Aside from the increase in power, Nissan has upped the electric car’s battery range from 155 miles to 235 miles on a single charge, according to the magazine.

Auto Express says it takes 40 minutes to charge the car’s battery to 80% of its capacity, just like it does on the outgoing model. A full charge will take about six hours with a standard wall charger.

Reviews

Step inside the Leaf’s cabin and you’ll find a “simple to use” 7in infotainment screen with satnav, a DAB radio and Apple CarPlay, WhatCar? says.

Although drivers should have no problem seeing out of the windscreen, rear “visibility could be better”, the website reports. The seating position is also quite high, which could be divisive among buyers. The steering wheel “only moves up and down”, and not in and out, which could be a “big issue”, WhatCar? adds, as drivers may be left sitting too close or too far away from the wheel. 

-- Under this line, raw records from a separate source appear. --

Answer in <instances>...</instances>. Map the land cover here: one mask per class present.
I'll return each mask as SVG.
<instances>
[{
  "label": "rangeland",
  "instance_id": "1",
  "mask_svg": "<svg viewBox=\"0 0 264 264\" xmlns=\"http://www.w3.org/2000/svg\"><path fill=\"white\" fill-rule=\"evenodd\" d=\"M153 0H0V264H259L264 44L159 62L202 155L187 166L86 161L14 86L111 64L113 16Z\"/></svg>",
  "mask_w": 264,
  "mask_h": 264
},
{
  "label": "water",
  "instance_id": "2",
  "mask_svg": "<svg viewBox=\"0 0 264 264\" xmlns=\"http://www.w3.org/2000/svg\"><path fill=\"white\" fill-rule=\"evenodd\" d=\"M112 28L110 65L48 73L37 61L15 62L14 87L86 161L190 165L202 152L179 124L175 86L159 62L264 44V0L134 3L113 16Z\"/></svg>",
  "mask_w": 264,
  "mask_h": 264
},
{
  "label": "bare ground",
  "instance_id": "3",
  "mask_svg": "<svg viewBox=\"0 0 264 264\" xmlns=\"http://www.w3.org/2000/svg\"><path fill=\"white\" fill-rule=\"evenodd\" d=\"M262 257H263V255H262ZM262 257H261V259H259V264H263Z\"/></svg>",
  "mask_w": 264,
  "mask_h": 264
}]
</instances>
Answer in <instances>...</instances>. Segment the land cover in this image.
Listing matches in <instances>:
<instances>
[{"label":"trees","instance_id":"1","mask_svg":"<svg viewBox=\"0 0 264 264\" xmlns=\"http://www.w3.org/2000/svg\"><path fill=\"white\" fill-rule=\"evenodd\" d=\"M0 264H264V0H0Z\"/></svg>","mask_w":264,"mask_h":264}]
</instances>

While the new Leaf emits a small “whine” under acceleration, says Auto Express, the EV is “quieter than ever when you’re on the move”. A small amount of tyre noise can be heard in the cabin, but that’s only because “it’s otherwise so serene”.

The EV’s 30kWh battery remains the same size and weight as the outgoing model, the magazine says, but the Japanese carmaker “has done a good job of disguising it”. The faster steering and low centre of gravity make the car feels far more balanced than its predecessor.

Charging takes eight hours using a standard wall socket, reports Top Gear, or drivers can top up to 80% battery in just 40 minutes using the rapid-charge network spreading across the UK.

The car’s electric powertrain means it costs nothing to tax, and Londoners won’t have to pay the congestion or toxicity charge, the site says. Plus, Nissan will lend you a combustion-engined vehicle for up to 14 days in the first three years of ownership if you need to travel long distances.